Das Problem ist nur: Innerhalb des parlamentarischen System gibt es nur die Anpassung, eine Wahlfreiheit, mitzumachen und trotzdem seine außerparlamentarische Unschuld zu bewahren, existiert nicht. Wer in der Mühle von Parteien und Abgeordnetenhäusern ist, muss mittreten. Eine Mühle ist ein austariertes System von Rädern, Rädchen, die unweigerlich ineinandergreifen müssen, um das Getriebe am Laufen zu halten. Der Mittelweg, wie ihn die Grünen früher mit der Theorie von den zwei Standbeinen (eines in den außerparlamentarischen Bewegungen, das andere in den Parlamenten) propagierten, ist ausgeschlossen. Schon ist abzusehen, dass die Piraten bald daran zerrieben werden. Sollen Fraktionssitzungen öffentlich sein oder nicht? Der erste Streit in der jungen Fraktion entzündete sich daran, wer künftig der Fraktionsvorsitzende, der primus inter pares, sein darf. Wieviel verlorene Unschuld möchte man auf sich laden?

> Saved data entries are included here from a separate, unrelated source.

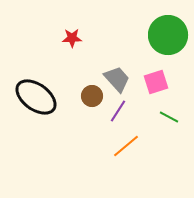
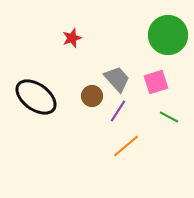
red star: rotated 18 degrees counterclockwise
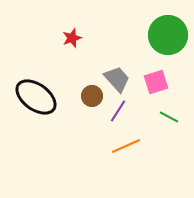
orange line: rotated 16 degrees clockwise
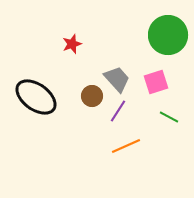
red star: moved 6 px down
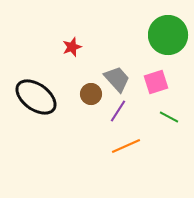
red star: moved 3 px down
brown circle: moved 1 px left, 2 px up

Die 13-jährige Tochter unserer Nachbarn, mit denen wir gemeinsam die Wahlberichterstattung im Fernsehen verfolgten, nahm von den Auftritten der Politiker im TV kaum Notiz. Nur als Andreas Baum, Spitzenkandidat der Berliner Piraten, vors Mikrofon trat, blickte sie kurz auf. »Der ist ehrlich, der ist der einzige, der normal angezogen ist«, entfuhr es ihr und sie rückte dabei ihre knallbunte Wollmütze zurecht, die sie seit Wochen auf dem Kopf trägt und nur zum Schlafen abnimmt. Beim Talk bei Anne Will trug der Vertreter der Piraten bereits einen Anzug.